Zypper, the command-line package manager, functions much like apt-get does for APT. It can install, uninstall, update repositories, upgrade the system, or update packages. For example, zypper install crack-attack will install the game Crack Attack. zypper search tuxpaint will see if Tuxpaint is available in the openSUSE repositories you have configured. Some other arguments include remove, addrepo, update, and dist-upgrade.
Those who prefer graphical tools are in for a treat. The YaST package management front ends have gotten a facelift this release. It comes in a Qt version for KDE desktops and a GTK version for GNOME users. Using YaST simplifies software installation for users of all experience levels. It just takes a few mouse clicks to install any package.

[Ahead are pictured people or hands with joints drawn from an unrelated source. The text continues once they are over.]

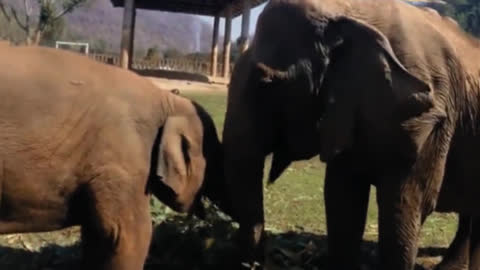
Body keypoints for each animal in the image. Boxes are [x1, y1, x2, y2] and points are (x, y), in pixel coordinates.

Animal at [222, 0, 480, 270]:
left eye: (266, 84)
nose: (260, 259)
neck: (347, 11)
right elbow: (343, 198)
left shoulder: (426, 119)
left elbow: (406, 205)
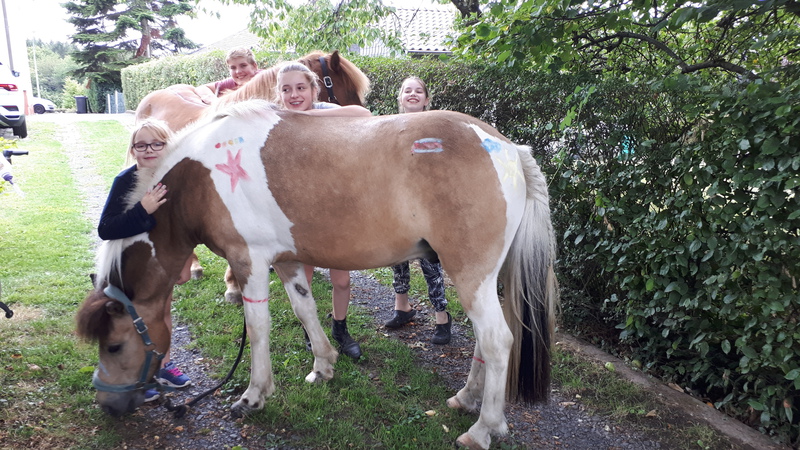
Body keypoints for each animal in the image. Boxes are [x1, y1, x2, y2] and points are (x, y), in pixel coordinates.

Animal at [76, 99, 558, 450]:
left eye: (115, 344)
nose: (107, 406)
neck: (199, 178)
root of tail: (508, 148)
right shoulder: (286, 260)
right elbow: (304, 309)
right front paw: (324, 366)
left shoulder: (248, 261)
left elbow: (258, 327)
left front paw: (253, 396)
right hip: (482, 278)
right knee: (485, 341)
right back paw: (467, 399)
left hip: (469, 273)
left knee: (497, 341)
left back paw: (483, 428)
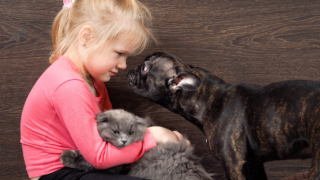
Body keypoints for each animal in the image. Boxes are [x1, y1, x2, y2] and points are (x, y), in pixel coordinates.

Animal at [60, 109, 215, 179]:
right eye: (116, 132)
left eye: (130, 133)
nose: (124, 141)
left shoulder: (113, 165)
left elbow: (87, 163)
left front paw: (65, 157)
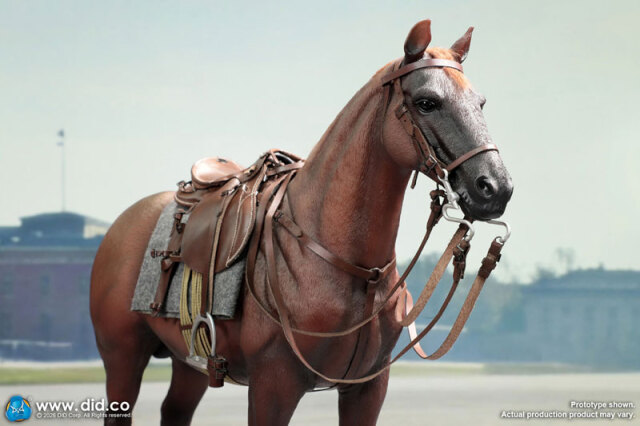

In my testing, I found that both the command line and the graphical package tools worked well and were much faster than in previous releases. My only complaint is that the YaST GUI still refreshes the repository databases automatically each time it is opened. Fortunately, in this release there is a Skip Refresh button, but with the speed improvements it’s usually half done by the time I grab the mouse and click it.
openSUSE 11.0 is a fabulous release. The pretty new graphics set the stage for significant improvements under the surface. All the time and energy put into the package management system has paid off. Including KDE 4 is not as big of a risk for openSUSE as it might be for other major distributions because of the conservative and intuitive way KDE 4 is set up. openSUSE has given me hope that I could actually like KDE 4.
As many point-0 releases, 11.0 does have bugs and rough edges. I experienced a few, and others are likely to be reported in the upcoming weeks. For the most part, the ones I encountered were insignificant, not showstoppers.
Overall, 11.0 is a commendable release. The developers have done an admirable job walking that fine line between stable and bleeding edge. If you like the latest software or wish for a nice usable KDE 4, then openSUSE 11.0 is for you. If you’re completely happy with 10.3, well, perhaps you might want to wait for further reports.